Doing this whilst maintaining services requires all four of my leadership asks to be in place. Front line teams will work differently, fixing the problems in the system, guided by data and values, supported by organisations with the right leadership culture.

They can only do this, if the national system lets them.

A national framework locally delivered

Here too there are signs of change that reflect the consensus in the 2015 Challenge partnership of health and care organisations – we need a national framework that is locally delivered. The principles of subsidiarity need to guide us. Once we have the right power and authority delegated to the right levels, a new kind of relationship between national leaders and local leaders must emerge, based on trust and respect rather than hierarchy. Local leaders doing tough jobs need support, not censure, resources not just RAG ratings. All across the country, this appears to be emerging. In the wake of significant system pressure, the regulators know that the system, not its leadership, may be the issue.

To catch up with progress already being made in some areas, we need a reformed performance and regulatory culture. This needs to focus on populations and systems, not organisations as islands. Shaping the future is also right that a longer term approach to funding is really important for strategic change. It’s rare for a business investing in major service transformation to expect to break even in the first year and lessons from Europe and elsewhere suggest the payback in health care may be longer. Leaders need a longer timeframe to succeed.

Overall, we need ambitious transformation plans to be supported by a new, well judged, properly managed approach to risk. The final unanswered question will be that of the intermediate tier. Where is the axis between national and local and how clear will it be? Core cities like Manchester, Birmingham and Leeds may seek devolution to City Regions, but what of the rest of the country? Early resolution of this issue is long overdue.

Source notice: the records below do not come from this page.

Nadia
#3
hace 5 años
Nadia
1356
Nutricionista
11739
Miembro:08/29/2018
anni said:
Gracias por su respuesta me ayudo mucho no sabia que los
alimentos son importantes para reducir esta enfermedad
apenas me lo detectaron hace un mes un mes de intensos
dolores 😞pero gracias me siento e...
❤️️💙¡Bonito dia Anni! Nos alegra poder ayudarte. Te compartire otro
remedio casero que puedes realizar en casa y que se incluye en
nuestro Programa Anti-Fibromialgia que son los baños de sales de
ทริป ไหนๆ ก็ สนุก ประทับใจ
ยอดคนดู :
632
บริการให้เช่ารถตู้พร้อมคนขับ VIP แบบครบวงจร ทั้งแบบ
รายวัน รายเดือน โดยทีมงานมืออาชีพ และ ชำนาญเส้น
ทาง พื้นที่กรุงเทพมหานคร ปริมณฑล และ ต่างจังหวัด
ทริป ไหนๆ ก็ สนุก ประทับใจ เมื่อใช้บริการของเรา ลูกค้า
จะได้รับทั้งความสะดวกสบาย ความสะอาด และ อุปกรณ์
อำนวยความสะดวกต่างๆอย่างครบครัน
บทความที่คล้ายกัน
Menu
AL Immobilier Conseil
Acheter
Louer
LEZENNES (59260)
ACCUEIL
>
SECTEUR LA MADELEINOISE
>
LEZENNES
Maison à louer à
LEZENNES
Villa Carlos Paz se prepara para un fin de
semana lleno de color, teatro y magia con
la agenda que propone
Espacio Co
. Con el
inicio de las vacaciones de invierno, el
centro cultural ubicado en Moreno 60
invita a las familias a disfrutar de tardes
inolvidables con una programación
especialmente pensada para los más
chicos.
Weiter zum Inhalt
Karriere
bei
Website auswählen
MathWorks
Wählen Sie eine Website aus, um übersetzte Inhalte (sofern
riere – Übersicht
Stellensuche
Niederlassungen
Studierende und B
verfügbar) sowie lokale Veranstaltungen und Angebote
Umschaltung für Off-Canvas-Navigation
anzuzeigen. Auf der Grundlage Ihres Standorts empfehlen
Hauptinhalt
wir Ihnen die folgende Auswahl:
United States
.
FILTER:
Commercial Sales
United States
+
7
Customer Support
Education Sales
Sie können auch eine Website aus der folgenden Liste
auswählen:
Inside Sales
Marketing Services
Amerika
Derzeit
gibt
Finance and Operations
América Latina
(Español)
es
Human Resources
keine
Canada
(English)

Changing the health and care system needs political will and the personal backing by senior politicians of NHS leaders. This will benefit them, us and ultimately patients. I don’t underestimate the challenge.

Despite all of the challenges, there is reason for optimism. The NHS Confederation recently surveyed members – NHS leaders – about the current challenges. Eighty-one per cent told us being an NHS leader has become more difficult over the last 12 months. Despite this, more than half (53%) would still recommend a career as an NHS leader to family and friends. Why? Because our members are up for shaping the future for this generation and the next on an issue that defines them, their teams and the nation.